Forty five years after leaving Blue Note, the greatest living proponent of the Hammond B3 organ, Dr Lonnie Smith, is back on the label and in London to promote his new album, Evolution, at Ronnie Scott’s.
During his first show on Tuesday the Doctor expresses surprise and delight at returning to the label but it’s a move he’s earned on merit rather than sentiment, continuing to work and record throughout the intervening years, but it feels he’s now back home where he cut those classic late 60s soul-jazz albums Move Your Hand, Turning Point and Think plus the fabulous LPs with Lou Donaldson. “Lou’s doing great, I spoke to him the other day,” Lonnie tells me, “he’s family”. The esteem Smith holds the label is demonstrated when he explains the large ring he is wearing he had made using a piece of gravel taken from outside Rudy Van Gelder’s studio in Englewood Cliffs. “I haven’t told Rudy,” he remembers, seeming to wonder why.
Another thing Smith has forgotten is the name of his current album, twice checking with guitarist Jonathan Kreisberg, and from which record ‘Pilgrimage’ was taken (The Healer).

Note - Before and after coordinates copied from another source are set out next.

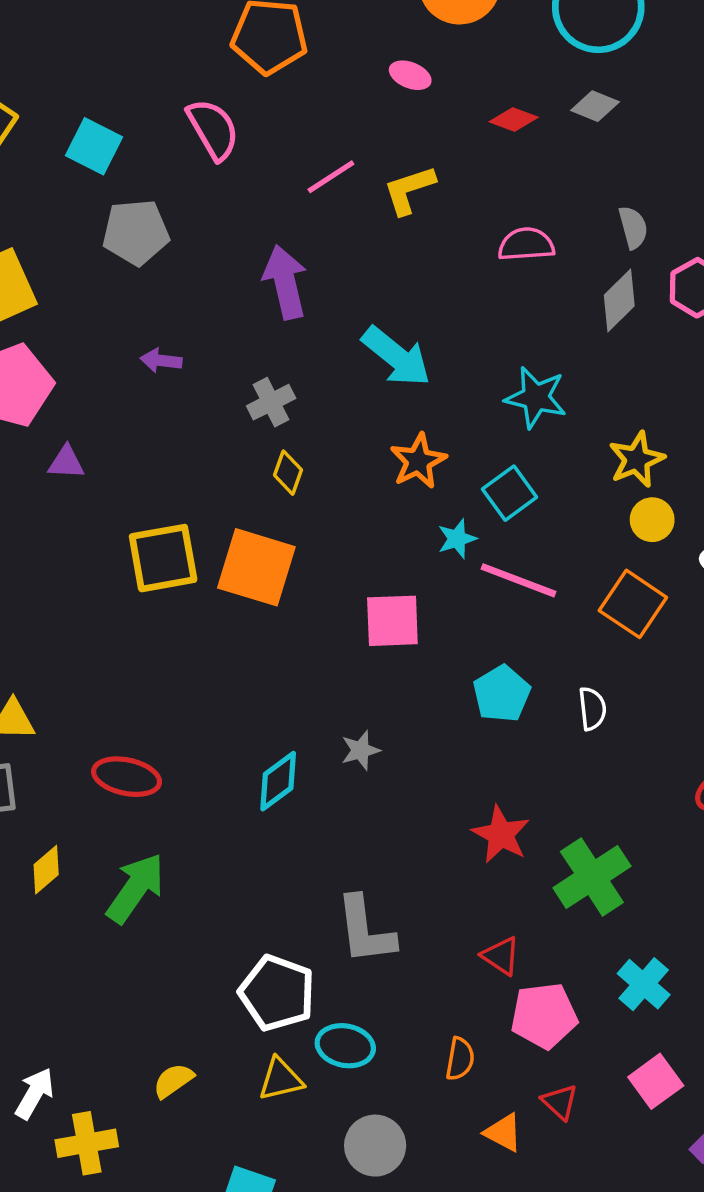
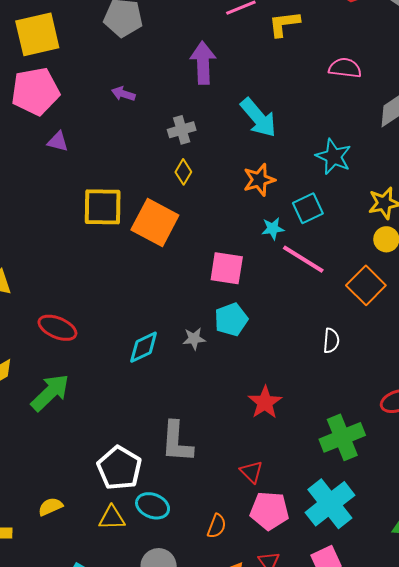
cyan pentagon: (502, 694) -> (231, 320), moved
green cross: (592, 877) -> (342, 437), moved
cyan cross: (644, 984) -> (330, 504), size x1.6

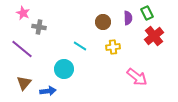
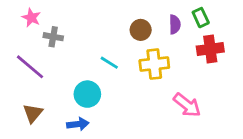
red cross: (154, 36) -> (210, 49), turned 30
yellow cross: (113, 47) -> (154, 64), size x1.5
blue arrow: (48, 91) -> (78, 124), moved

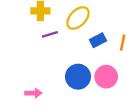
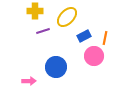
blue circle: (78, 77) -> (56, 67), moved
pink circle: (106, 77) -> (94, 56), moved

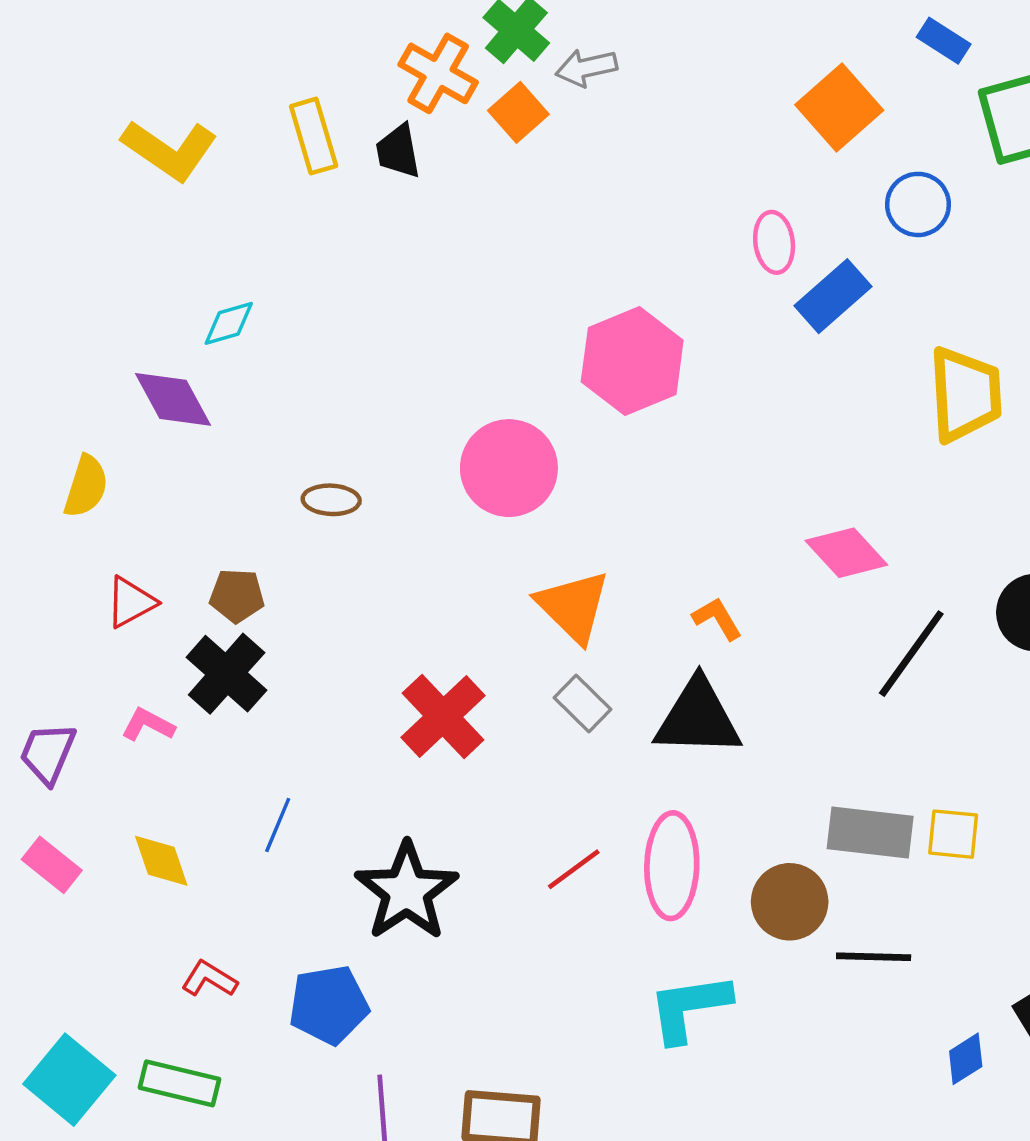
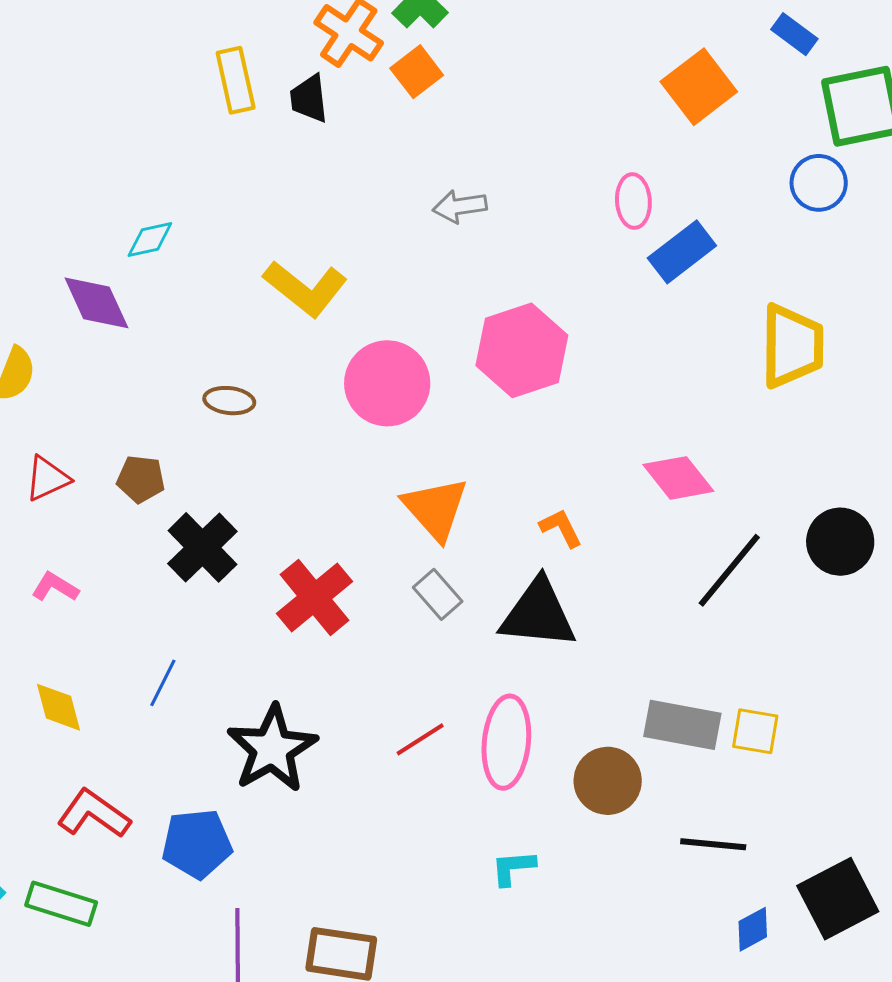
gray arrow: (586, 68) -> (460, 206), moved
yellow L-shape: (170, 150) -> (305, 288), moved
blue circle: (918, 204) -> (819, 183), moved
pink hexagon: (632, 361) -> (522, 350), moved
black cross: (227, 674) -> (202, 547), moved
black line: (874, 957) -> (713, 844), moved
red L-shape: (209, 979) -> (94, 814), size x1.5
cyan L-shape: (689, 1008) -> (513, 868), size x0.6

When the audience start chuckling Smith, with an ever-present twinkle in his eye, says “Don’t laugh, I’ve made 50-60 albums.” It’s a fair point.
Much of the material though is taken from his previous two albums; opening with the atmospheric, New York-in-the-drizzle, cinematic ‘Backtrack’. From there on his trio –the virtuoso Kreisberg is joined with the man with the neatest drum set-up in the business, Johnathan Blake, whose playing is as a funky as his all-on-one-level set-up is tidy – cook up a shimmering potion which, when they bring to the boil at intervals, turns Scott’s club into a furnace of groove.
There’s so much depth in Smith’s repertoire that the practice of tagging it by genre is frankly ludicrous: jazz, soul, blues, gospel, spiritual, classical, funk, rock, standards, whatever. Smith weaves through them all and more. One moment the Doc is pumping away like in a Blaxploitation movie soundtrack, the next scarcely making a sound as an ethereal beauty delicately takes over. Original composition ‘For Heaven’s Sake’ makes its first ever live performance “We’re stepping on to thin ice here. If you don’t like it, listen to the version on the new CD” he jokes, whilst adaptations of ‘My Favourite Things’ and ‘Straight No Chaser’ are more easily recognisable albeit done in a Hammond heavy style.
The good Doctor is mischievous rascal and has one last trick up his robes as he exits the stage gingerly with the exaggerated aid of a walking cane. Once at the nearest table he picks up the cane and begins to slap a rhythm on what is in fact his electrified “Slaperoo” which puzzles one man who appears to ask what it is. “It’s magic,” replies Smith, who continues to merrily circle the club. Watching a man in his 70s play a funky synth-sound on a souped-up silver walking stick/didgeridoo, held like a guitar, before launching his trio into a blistering finale with 'Play It Back' isn’t something one sees every evening. It is, like Dr. Lonnie Smith himself, most definitely magic.
Evolution by Dr. Lonnie Smith is out now on Blue Note Records.